Many discussions throughout the COVID19 pandemic focus on N95 masks in particular. OSHA also classifies these masks as respirators, not masks. Moreover, OSHA considers devices more substantial than a N95 mask such as half-face or full-face pieces with filters, as respirators. Under OSHA regulations, the use of any of these kinds of respirators in the work environment triggers some requirements. However, more simple masks such as paper or cloth masks (including dental or non-N95 surgical masks) are not respirators. Therefore, these simple masks don’t trigger any requirements under the standard 1910.134.

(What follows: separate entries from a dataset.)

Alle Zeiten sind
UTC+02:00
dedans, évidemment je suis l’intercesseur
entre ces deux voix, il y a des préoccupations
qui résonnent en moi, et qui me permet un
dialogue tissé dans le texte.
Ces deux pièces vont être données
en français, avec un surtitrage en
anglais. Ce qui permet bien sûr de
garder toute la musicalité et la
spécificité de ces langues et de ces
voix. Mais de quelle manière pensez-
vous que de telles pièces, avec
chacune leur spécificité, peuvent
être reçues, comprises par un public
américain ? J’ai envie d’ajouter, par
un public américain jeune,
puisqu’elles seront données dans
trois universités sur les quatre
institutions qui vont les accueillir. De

Identifying workplace exposure to COVID-19 virus
Every workplace uses protective masks differently. The main common factors are the type of work environment and potential exposure to the COVID-19 virus. With that in mind, OSHA classifies workplaces into four categories: Lower, medium, high, and very high exposure risk. Lower exposure risk jobs are those that don’t require contact with people that might have the COVID 19 virus. This category also includes jobs that don’t require frequent and close contact with the public. In contrast, medium exposure risk jobs require frequent or close contact with people. These people may be infected but they are not COVID19 patients. Examples of medium risk exposure jobs include schools, high population density work environments, and some high-volume retail settings.

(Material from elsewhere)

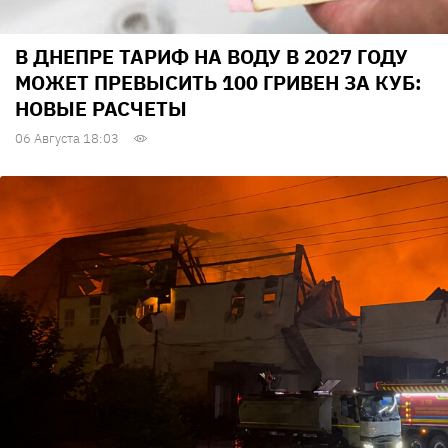
В ДНЕПРЕ ТАРИФ НА ВОДУ В 2027 ГОДУ
МОЖЕТ ПРЕВЫСИТЬ 100 ГРИВЕН ЗА КУБ:
НОВЫЕ РАСЧЕТЫ
06 Августа 18:03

High exposure risk jobs are those with high likelihood of exposure to sources of COVID-19. Examples for jobs in this risk-category include healthcare delivery and support staff, medical transport, and mortuary work. Finally, very high exposure risk jobs are those with a high potential for exposure to known or suspected COVID19 sources. These require specific medical, postmortem, and laboratory procedures. Examples of very high-risk exposure include healthcare workers treating COVID 19 patients. Other examples are healthcare or lab personnel that collect or handle specimens for treating potential and actual COVID-19 patients. And last, morgue workers performing autopsies on individuals that had (or might have had) COVID-19 at their time of death.

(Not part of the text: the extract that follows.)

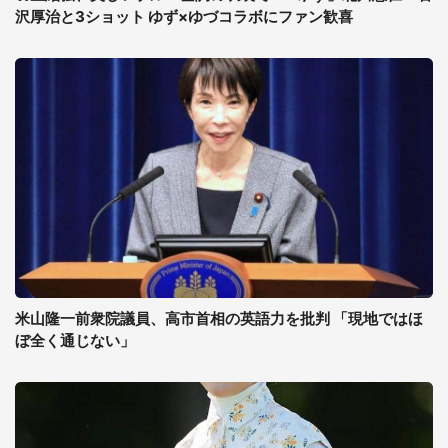
沢厚治と3ショット ゆず×ゆづコラボにファン歓喜
米山隆一前衆院議員、高市首相の英語力を批判 「現地ではほ
ぼ全く通じない」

Use personal protective equipment (PPE) to prevent work injury or occupational disease
I reviewed the OSHA guidance on preparing workplaces for COVID-19. According to that publication, additional personal protective equipment (PPE) is not recommended by OSHA for workers in lower exposure risk jobs. PPE may include things such as gloves, goggles, face shields, face masks, and respiratory protection when appropriate. If a worker would typically wear PPE for their job, they should continue using the PPE in this time. Here, OSHA does not recommend using other PPE gear.
For medium exposure risk jobs, OSHA recommends using PPE ensembles such as masks, gloves, gowns, or face shields. Similarly, workers in high or very high exposure risk jobs will need to wear PPE. For these jobs, OSHA suggests wearing gloves, gowns, and face shields or goggles. Depending on the job, the tasks and the exposure, the worker should wear a face mask or a respirator. However, any employers requiring PPE must provide the equipment to their employees. Furthermore, employees and employer must also follow all relevant state and federal requirements as they pertain to the equipment. Finally, employers must also provide training for appropriate use and disposal of PPE.
Personal thoughts and final remarks
As time evolves, I suspect we will develop a better understanding of this virus. From there, we will be able to determine the effectiveness of face masks and respirators in reducing transmission of COVID-19. However, as we all begin to embark on the process of “reopening”, we need to be mindful of our surroundings. It’s always a good idea for workers to identify their risk exposure classification. That way, they can identify the protective equipment they might need to wear at work to prevent work illnesses and diseases. Employers must also begin the difficult task of how to safely reopen workplaces. To that end, the OSHA Guidance on Preparing Workplaces for COVID 19 has a lot of great information for employers.